Mapping / Field import from JSON

Although we recommend to create Mappings / Fields with the Hawk Core Monitor UI, when using IaaC you may want to specify the fields / mappings directly. On startup, this service will sync the updates. You have many possibilities to provide such entities, as they are provided via Spring External Configuration. The following things are described via. Environment variables.
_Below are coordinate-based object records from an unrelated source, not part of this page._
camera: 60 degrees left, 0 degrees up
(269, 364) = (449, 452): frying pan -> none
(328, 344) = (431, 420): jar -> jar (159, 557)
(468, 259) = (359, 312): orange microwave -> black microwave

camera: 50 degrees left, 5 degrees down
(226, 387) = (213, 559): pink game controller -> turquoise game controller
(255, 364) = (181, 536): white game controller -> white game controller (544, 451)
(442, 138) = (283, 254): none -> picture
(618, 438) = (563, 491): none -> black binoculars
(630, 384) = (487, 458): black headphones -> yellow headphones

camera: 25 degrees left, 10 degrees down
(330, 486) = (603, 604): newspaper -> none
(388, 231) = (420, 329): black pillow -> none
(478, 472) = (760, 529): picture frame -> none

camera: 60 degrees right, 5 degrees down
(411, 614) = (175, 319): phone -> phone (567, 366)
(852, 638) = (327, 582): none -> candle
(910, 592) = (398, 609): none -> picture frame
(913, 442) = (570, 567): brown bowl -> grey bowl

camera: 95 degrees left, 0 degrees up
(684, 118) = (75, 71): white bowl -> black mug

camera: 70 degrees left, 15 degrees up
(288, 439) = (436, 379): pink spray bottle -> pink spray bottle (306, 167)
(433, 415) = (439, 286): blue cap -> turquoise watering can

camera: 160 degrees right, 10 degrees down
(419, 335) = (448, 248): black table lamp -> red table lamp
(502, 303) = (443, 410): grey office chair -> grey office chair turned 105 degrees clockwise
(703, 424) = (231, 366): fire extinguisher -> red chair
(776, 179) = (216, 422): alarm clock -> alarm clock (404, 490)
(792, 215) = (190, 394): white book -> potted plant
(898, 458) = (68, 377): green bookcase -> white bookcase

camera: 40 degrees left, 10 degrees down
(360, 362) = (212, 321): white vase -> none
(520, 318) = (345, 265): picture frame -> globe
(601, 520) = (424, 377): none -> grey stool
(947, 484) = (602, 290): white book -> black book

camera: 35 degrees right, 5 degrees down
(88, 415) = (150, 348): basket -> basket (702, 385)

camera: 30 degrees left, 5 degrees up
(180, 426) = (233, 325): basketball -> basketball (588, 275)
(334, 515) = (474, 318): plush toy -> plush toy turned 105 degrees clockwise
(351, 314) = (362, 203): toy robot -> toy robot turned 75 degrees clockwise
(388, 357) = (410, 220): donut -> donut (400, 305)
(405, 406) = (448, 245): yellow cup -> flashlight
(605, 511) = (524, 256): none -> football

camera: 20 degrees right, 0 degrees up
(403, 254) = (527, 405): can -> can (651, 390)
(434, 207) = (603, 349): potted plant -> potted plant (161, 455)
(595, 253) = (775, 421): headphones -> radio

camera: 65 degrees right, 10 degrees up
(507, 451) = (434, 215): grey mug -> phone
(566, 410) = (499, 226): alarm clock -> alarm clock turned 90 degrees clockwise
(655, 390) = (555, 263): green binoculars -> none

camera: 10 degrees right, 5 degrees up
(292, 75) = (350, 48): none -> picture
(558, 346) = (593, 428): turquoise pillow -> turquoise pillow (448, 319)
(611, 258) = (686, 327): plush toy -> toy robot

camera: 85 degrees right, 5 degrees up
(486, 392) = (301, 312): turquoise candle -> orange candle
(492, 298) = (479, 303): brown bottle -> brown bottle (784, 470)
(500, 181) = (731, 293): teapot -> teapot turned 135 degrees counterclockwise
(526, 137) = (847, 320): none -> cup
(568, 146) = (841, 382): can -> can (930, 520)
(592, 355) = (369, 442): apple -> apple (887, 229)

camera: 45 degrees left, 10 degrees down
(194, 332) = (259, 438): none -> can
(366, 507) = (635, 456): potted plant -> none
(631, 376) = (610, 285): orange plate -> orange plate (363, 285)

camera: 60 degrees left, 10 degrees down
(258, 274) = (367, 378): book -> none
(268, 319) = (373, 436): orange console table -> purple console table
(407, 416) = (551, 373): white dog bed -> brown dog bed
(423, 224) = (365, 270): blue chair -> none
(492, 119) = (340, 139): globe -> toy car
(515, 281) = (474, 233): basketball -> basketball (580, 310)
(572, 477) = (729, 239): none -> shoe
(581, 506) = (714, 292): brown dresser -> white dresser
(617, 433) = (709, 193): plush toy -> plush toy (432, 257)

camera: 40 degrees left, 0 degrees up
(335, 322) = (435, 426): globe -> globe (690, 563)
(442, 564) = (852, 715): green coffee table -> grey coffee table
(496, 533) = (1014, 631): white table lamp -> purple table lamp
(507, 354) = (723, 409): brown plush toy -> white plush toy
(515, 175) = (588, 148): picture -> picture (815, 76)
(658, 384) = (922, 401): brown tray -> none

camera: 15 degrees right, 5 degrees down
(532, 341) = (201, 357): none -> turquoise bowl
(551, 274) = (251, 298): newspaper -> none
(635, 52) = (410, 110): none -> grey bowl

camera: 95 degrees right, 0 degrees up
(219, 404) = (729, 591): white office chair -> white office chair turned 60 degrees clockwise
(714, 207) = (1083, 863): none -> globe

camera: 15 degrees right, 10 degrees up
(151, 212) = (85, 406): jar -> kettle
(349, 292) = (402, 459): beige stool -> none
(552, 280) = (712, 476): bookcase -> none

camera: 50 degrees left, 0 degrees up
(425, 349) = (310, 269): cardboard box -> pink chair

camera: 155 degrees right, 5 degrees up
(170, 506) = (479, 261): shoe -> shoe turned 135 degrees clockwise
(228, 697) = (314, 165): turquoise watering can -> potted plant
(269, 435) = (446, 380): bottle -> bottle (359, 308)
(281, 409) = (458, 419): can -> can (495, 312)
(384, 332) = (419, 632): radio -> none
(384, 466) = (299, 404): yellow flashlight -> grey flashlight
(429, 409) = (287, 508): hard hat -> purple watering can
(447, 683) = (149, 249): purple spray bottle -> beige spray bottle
If you want to use Properties, JSON, YAML etc., see there.

FIELDS_JSON='[
    {
        "name": "user.email",
        "description": "E-Mail address of the User",
        "personalData": false,
        "specialCategoryPersonalData": false,
        "legalBases": [
            {
                "reference": "GDPR1", 
                "description": ""
            }
        ]
        "legalRequirement": false,
        "contractualRegulation": false,
        "obligationToProvide": false,
        "consequences": ""
    }
]'
MAPPINGS_JSON='[
    {
        endpointId: "http:GET:user-service:/api/users"
        fields: [
            {
                field: "user.email",
                side: "SERVER",
                phase: "RESPONSE",
                namespace: "body",
                format: "json",
                path: "$.[*].email"
            }
        ]
    }
]'

It is also possible insert those values one by one by using:

MAPPINGS_MAPPINGS_0_ENDPOINT_ID='http:GET:user-service:/api/users'
MAPPINGS_MAPPINGS_0_FIELDS_0_FIELD='user.email'
MAPPINGS_MAPPINGS_0_FIELDS_0_SIDE='...'
FIELDS_FIELDS_0_NAME='user.email'

Random Usage Generation

The Service features a limited Usage generation for Test data. Activate the profile test-data for that.